His face and hers were very close together, the kissable lips an inch away.

“My dear fellow,” the woman said breathlessly. “Are you all right?”

“No,” Steven tried to say. “Damn, woman, but you’re beautiful.” The words came out a jumbled mess, in broad Highland Scots, but the journalists heard them.

“Your Grace, who is he?” “A regimental affair, is it? Or a Highland fling?” “What about the comte? And the earl?”

“Good Lord,” came the impatient voice of Steven’s angel. “Leave the poor man alone. Can’t you see he’s ill?”

“Falling down drunk is more like it,” one of the journalists said, and laughed. “Who is he? Give us a name.”

“You lot, clear off!”

The coachman had come down off the box, and flapped his hands at the journalists like a woman shooing chickens out of her garden. Steven wanted to burst out laughing. At the same time, a footman exited the house from which the woman had emerged and laid hands on Steven. Steven heard the cry of a constable coming up the street, along with the man’s heavy footsteps.

“Off with you,” the footman growled at Steven. The constable came faster, his tall helmet bobbing out of the gloom and making Steven laugh harder.

Laughter and the footman’s heavy hands made Steven slide down the woman’s body. He found the hard street beneath his knees, his face buried in her abdomen, the black bombazine of her gown smooth against his nose.

She smelled wonderful. The perfume didn’t come from a bottle. It was her—soap and the scent of fabric, warmth and woman. Steven pressed a his face to her belly, wanting to take his ease with her.

“Sir.” Her hands were on his hair. Steven snuggled in closer. If they’d been alone and without so many clothes, this would be the perfect way to finish the night.

She leaned to him, his angel, and whispered, “What on earth are you doing?”

“Loving you,” Steven said. “You deserve every bit of loving a man can give you.”

“Oh,” she said. “You are very drunk, I believe. Perhaps the nice constable will see you home.”

“No home.” His home was a tent in Africa, under huge sky, in blessed warmth. “I have no home.”

“Dear me, that’s sad. Do you need money? Perhaps a meal?”

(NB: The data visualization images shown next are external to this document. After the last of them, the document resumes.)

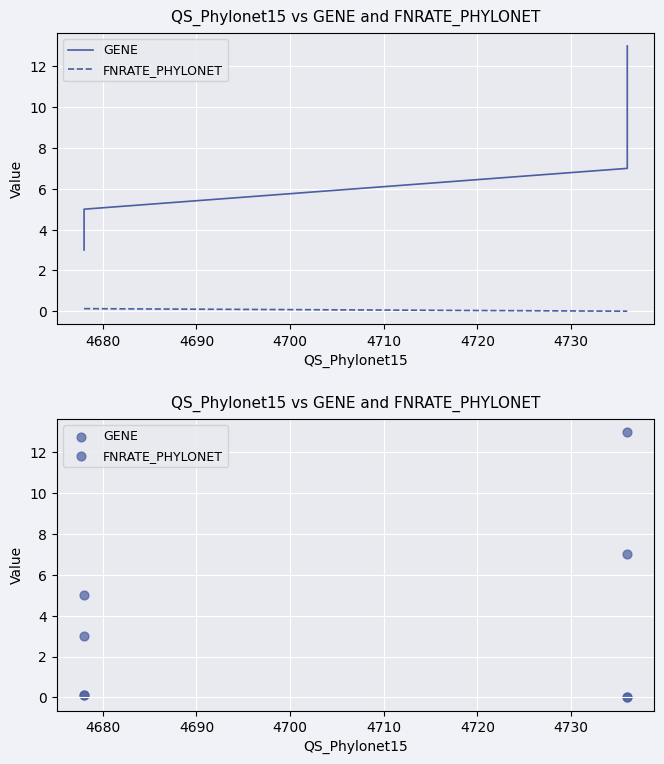

Which series has the largest total across all categories?

GENE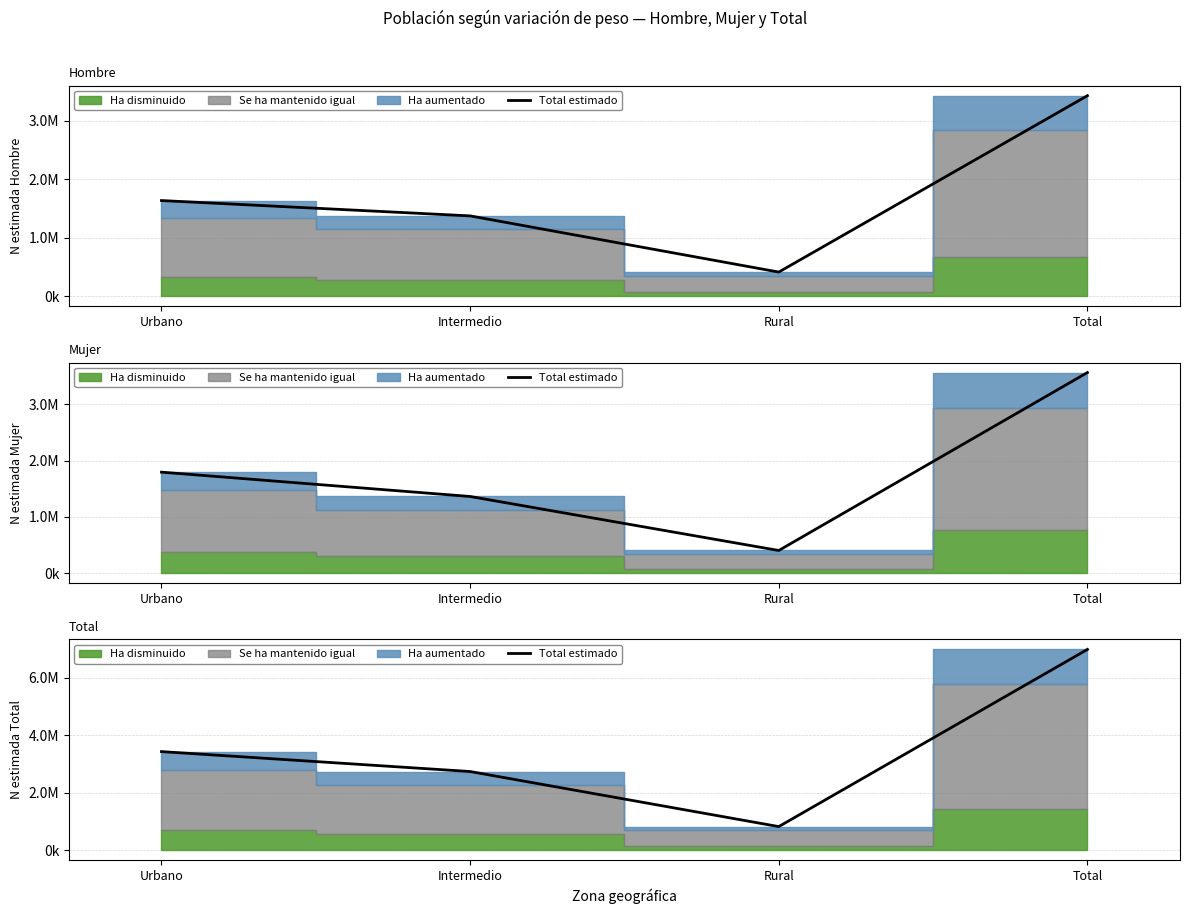

The value at Urbano is 1327654. True or false?

False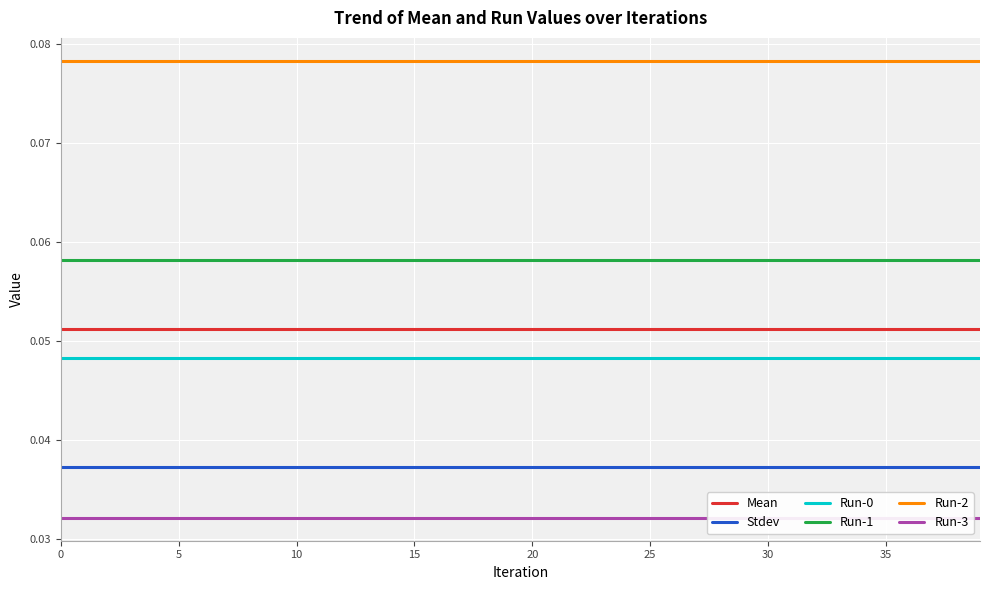

True or false: Run-0 has more than 1 interior local peaks.

False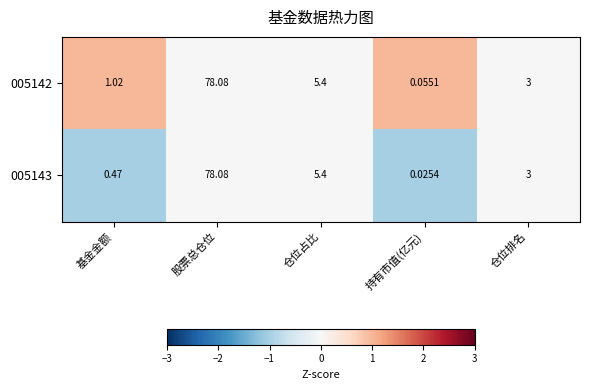

Is the value of 005143 at 持有市值(亿元) greater than the value of 005142 at 基金金额?

No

Steven’s laughter returned. She thought him a homeless, helpless sot, and maybe he was.

The journalists surged forward. More people seemed to be on the street, and someone threw a stone. “Tart!” a woman yelled. “Be off with ye.”

The coachman growled. He flung open the door of the coach and more or less hoisted the woman inside. Steven grabbed the door as it swung shut, hanging on to it to keep him upright. The coachman started to wrench him away, but the journalists pushed in, as did the sudden crowd. London loved a riot—best way to keep warm in the winter, Steven mused—any excuse to begin one.

“Miles, let him in. He’ll get trampled.”

Steven heard her voice, felt himself be hauled up under the arms by a man of amazing strength, and then he met the floor of the carriage. The door slammed, bumping Steven’s booted foot. After a moment, the carriage jerked forward, and things splattered against it—the denizens making good use of the handy horse apples in the street.

The angel seemed to be speaking to him. Steven heard her clear voice but no words. He laid his head on her skirt, blissfully warm, and drifted off to sleep.

***

When Steven cracked open his eyes, it was daylight; at least as much daylight that could filter through the narrow, dirty window on a London winter day.

The narrow window went with the narrow room, wide enough only for a single bed and a corner washstand. That was all. No curtain or blind, no bureau, no cheerful fire, only a brick chimney that went up through the room and gave off a modicum of heat.

Where the hell was he? The last thing Steven remembered was a card game . . .

No, a cold London street, someone throwing things . . .

Green eyes, red lips curving into a little smile, and a scent like roses. Deep red roses, heady and intense.

Had Steven dreamed her? If so, he wanted to go back to sleep.

But the cold, Steven’s pounding head, and details of the night were knocking for attention. He should climb out of bed, dress, and face his problems like a Scotsman and a soldier.

The bed was warm, and raising his head hurt like hell. Steven laid it back down.

He must have slept again, because when he opened his eyes again, the room was brighter. The door swung open, and in came his angel with a wooden tray heaped with crockery.

“Good morning,” she said brightly. “Would you like some tea?”

Chapter Two

The unknown man stared at her over the bedcovers with bloodshot, sunken eyes, and a face covered with stubble. Rose reminded herself he was a pathetic creature, a war veteran, likely in need of charity.

The former soldiers she’d seen eking out a living on the streets weren’t nearly as handsome as this one, though. Winter sunlight burnished his short hair golden, his whiskers too. His hard face was the bronze color of someone who’d spent time in a climate hotter than England’s. Rose had thought him older on the street, but she could see now that he was a fairly young man, battered and suntanned from his profession.

The man’s eyes, other than being bloodshot, were a profound gray. He pinned her with that gray gaze as though she were an enemy soldier, not a kind young woman come to bring him breakfast.